**TASK BRIEF**
If a line in the records below contains the word "hàng", return that line.

EXERCISE MATERIAL Block Start

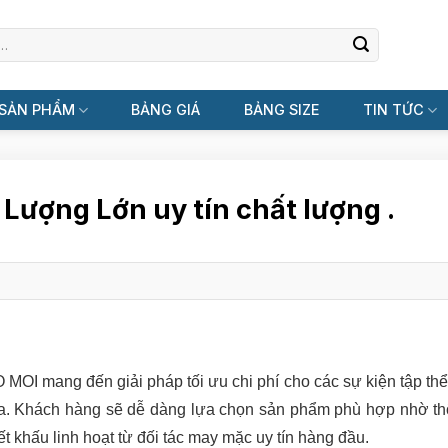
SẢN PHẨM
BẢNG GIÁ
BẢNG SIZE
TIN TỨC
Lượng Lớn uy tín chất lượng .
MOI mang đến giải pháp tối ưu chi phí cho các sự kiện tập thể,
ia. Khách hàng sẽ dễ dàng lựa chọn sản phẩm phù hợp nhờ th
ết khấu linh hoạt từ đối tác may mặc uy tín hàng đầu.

EXERCISE MATERIAL Block End
EXERCISE MATERIAL Block Start

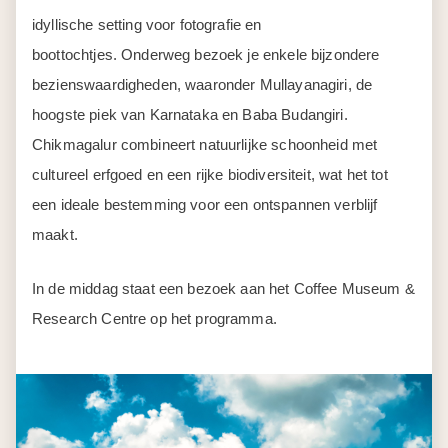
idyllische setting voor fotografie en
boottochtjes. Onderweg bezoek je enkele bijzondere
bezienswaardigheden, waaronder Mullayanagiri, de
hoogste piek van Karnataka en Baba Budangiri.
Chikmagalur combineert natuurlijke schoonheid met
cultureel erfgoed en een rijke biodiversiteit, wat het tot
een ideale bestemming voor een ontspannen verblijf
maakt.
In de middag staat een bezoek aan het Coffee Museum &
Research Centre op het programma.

EXERCISE MATERIAL Block End

**TASK RESULT**
ia. Khách hàng sẽ dễ dàng lựa chọn sản phẩm phù hợp nhờ th
ết khấu linh hoạt từ đối tác may mặc uy tín hàng đầu.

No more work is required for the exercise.